TEXT PASSAGE -
What you are building here is a polling loop: NanoClaw checks a schedule and fires a task at the configured interval. This is a valid and useful starting point.

The production version is different. The thesis calls it Invariant 7: the nervous system. In a full Agent Factory, work arrives via external triggers (webhooks, customer events, API calls), Workers hand off to other Workers via internal events, and a durable execution layer (Inngest) survives crashes mid-flow and shapes traffic under load. A cron job cannot do any of that.

You will build the full nervous system in a later part. For now, understand that the scheduler you configure here is the proto version: it answers the question "can this employee act without being asked?" The answer is yes. The production architecture that makes that reliable at scale comes later.

Hints

PRIMM-AI+ Practice

This challenge follows the PRIMM-AI+ cycle. Before you build, predict. After you build, investigate.

Predict [AI-FREE]

Before you configure any scheduled task, write down:

  • What data source your task will monitor, what interval you will choose, and what the first delivered output will say (write a rough draft of the first 3 bullet points).
  • Whether the output will feel genuinely useful or like a placeholder summary when you read it cold on a Monday morning.
  • What will go wrong on the first test run (wrong format, missing data, wrong channel, fires at unexpected time).
  • Your confidence score from 1 to 5.

Do not ask the agent until those notes are written.

Run

Use Claude Code ($ claude) to design the scheduled task logic and draft the NanoClaw scheduler configuration. Set the interval to a short value (every few minutes) for the first test run, verify the output, then switch to your production schedule.

Complete the challenge as described above: deploy the scheduled task, verify it fires at the configured interval, confirm the output uses real domain data, and document everything in scheduler-config.md.

RECORDS SHOWN -
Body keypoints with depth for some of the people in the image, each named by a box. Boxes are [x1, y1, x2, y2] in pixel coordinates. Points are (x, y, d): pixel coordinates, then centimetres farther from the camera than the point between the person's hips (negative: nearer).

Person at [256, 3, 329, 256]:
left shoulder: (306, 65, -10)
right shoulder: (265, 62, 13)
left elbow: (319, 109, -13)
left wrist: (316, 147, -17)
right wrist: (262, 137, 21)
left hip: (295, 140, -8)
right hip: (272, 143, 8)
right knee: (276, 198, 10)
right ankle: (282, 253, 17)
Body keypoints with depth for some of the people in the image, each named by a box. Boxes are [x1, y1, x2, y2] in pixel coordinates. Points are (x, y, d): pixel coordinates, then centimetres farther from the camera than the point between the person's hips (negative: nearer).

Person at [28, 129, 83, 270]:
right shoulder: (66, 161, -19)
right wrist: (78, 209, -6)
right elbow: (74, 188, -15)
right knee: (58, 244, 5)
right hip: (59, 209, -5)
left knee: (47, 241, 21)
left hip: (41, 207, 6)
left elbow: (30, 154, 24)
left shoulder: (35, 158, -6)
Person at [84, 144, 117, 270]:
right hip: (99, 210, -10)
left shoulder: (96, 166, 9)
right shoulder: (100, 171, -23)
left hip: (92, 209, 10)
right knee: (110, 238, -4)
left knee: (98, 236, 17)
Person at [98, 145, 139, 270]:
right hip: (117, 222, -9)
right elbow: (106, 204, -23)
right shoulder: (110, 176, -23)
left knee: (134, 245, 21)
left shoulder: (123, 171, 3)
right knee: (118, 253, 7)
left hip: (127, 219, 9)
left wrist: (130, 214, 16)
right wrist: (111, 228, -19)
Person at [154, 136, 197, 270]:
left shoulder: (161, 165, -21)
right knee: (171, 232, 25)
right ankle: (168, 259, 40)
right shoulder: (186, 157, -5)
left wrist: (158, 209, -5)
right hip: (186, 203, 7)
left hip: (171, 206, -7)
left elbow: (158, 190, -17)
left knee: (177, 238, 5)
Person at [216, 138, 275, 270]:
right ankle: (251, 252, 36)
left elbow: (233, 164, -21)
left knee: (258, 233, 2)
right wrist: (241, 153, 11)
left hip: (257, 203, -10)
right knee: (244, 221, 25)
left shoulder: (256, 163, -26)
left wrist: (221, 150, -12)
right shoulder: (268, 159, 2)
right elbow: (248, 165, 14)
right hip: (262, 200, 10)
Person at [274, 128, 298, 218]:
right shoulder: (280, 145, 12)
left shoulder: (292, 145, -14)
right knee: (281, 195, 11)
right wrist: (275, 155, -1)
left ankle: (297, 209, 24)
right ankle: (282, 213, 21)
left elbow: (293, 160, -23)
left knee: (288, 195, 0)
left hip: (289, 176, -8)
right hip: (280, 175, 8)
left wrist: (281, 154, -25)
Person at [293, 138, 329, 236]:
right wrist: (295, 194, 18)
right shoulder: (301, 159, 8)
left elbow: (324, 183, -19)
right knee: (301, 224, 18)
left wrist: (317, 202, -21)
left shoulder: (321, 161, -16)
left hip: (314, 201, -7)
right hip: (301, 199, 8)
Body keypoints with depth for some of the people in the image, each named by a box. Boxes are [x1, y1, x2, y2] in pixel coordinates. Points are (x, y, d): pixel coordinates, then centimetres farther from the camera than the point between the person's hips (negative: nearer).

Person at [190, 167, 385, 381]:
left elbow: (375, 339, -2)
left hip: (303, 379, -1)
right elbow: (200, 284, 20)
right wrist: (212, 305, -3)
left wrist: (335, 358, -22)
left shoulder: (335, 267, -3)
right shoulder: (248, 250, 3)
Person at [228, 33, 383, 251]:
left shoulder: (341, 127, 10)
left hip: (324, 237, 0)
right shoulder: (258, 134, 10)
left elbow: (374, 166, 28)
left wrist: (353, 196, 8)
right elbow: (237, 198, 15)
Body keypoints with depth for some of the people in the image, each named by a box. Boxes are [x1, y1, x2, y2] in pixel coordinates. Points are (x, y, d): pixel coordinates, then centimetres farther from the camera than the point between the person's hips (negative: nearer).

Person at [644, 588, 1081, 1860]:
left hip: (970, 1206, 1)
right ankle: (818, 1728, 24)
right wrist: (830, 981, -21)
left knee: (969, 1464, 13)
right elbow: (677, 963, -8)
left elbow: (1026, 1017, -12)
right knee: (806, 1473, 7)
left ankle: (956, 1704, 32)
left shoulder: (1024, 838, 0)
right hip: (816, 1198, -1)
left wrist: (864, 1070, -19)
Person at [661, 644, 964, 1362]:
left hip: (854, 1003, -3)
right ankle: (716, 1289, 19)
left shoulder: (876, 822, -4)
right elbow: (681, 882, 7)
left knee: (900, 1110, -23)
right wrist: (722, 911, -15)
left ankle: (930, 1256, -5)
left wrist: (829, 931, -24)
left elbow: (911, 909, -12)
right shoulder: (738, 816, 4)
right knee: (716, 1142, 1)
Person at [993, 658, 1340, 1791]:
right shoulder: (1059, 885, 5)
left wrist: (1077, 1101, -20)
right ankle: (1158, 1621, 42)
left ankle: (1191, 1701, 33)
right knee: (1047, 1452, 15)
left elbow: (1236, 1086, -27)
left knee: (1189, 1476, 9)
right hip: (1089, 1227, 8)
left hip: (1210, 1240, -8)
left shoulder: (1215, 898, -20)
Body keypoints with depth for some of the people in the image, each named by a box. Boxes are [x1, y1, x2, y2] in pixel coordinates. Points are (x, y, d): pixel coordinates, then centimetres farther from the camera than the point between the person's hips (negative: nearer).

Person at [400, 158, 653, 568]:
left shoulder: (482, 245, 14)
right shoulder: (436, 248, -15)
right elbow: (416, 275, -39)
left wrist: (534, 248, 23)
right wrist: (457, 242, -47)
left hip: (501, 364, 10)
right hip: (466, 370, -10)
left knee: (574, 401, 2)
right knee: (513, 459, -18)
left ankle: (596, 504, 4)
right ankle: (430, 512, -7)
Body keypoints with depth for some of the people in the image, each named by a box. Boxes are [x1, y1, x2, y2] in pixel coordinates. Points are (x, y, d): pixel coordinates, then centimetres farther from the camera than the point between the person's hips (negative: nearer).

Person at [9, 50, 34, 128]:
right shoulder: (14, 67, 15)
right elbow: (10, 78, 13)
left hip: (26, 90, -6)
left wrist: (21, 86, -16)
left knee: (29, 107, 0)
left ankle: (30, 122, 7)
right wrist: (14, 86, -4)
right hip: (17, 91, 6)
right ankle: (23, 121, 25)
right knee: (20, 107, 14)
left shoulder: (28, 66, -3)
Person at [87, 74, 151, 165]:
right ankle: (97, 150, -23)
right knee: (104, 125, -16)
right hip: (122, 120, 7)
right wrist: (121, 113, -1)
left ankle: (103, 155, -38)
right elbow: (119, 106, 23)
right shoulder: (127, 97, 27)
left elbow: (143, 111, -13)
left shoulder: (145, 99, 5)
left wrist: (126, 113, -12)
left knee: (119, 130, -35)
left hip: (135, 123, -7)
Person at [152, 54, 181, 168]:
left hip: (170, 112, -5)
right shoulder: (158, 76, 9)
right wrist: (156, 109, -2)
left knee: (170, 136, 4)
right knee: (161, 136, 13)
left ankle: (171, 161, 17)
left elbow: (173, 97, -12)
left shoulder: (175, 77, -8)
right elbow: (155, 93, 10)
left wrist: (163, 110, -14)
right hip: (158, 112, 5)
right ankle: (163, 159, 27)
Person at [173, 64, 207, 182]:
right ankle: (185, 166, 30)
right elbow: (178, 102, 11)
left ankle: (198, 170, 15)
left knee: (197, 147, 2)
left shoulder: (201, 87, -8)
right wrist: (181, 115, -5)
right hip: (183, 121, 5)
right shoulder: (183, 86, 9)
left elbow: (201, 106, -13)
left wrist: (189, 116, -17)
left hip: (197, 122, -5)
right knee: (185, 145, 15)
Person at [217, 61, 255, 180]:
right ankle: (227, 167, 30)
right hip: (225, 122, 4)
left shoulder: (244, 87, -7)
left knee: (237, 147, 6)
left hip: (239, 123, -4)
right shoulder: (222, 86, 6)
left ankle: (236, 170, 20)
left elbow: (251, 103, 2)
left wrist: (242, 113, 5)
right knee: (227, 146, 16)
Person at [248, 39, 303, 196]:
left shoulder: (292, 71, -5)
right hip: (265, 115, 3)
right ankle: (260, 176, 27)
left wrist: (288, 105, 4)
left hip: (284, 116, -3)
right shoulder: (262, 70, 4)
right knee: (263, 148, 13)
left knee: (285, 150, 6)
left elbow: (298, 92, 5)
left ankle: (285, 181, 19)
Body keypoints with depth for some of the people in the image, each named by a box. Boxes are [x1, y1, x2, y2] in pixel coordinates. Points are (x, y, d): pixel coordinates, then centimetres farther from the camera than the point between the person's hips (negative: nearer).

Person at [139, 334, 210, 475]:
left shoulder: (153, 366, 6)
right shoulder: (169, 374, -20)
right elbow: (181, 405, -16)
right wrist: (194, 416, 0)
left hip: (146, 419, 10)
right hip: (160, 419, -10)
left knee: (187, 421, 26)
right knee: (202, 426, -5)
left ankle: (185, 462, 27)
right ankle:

WHAT YOU WILL DO - Quote the passage about the NanoClaw scheduler word for word, starting with "This challenge follows" and going on through "from 1 to 5.".

SOLUTION TO THE PROBLEM -
This challenge follows the PRIMM-AI+ cycle. Before you build, predict. After you build, investigate.

Predict [AI-FREE]

Before you configure any scheduled task, write down:

  • What data source your task will monitor, what interval you will choose, and what the first delivered output will say (write a rough draft of the first 3 bullet points).
  • Whether the output will feel genuinely useful or like a placeholder summary when you read it cold on a Monday morning.
  • What will go wrong on the first test run (wrong format, missing data, wrong channel, fires at unexpected time).
  • Your confidence score from 1 to 5.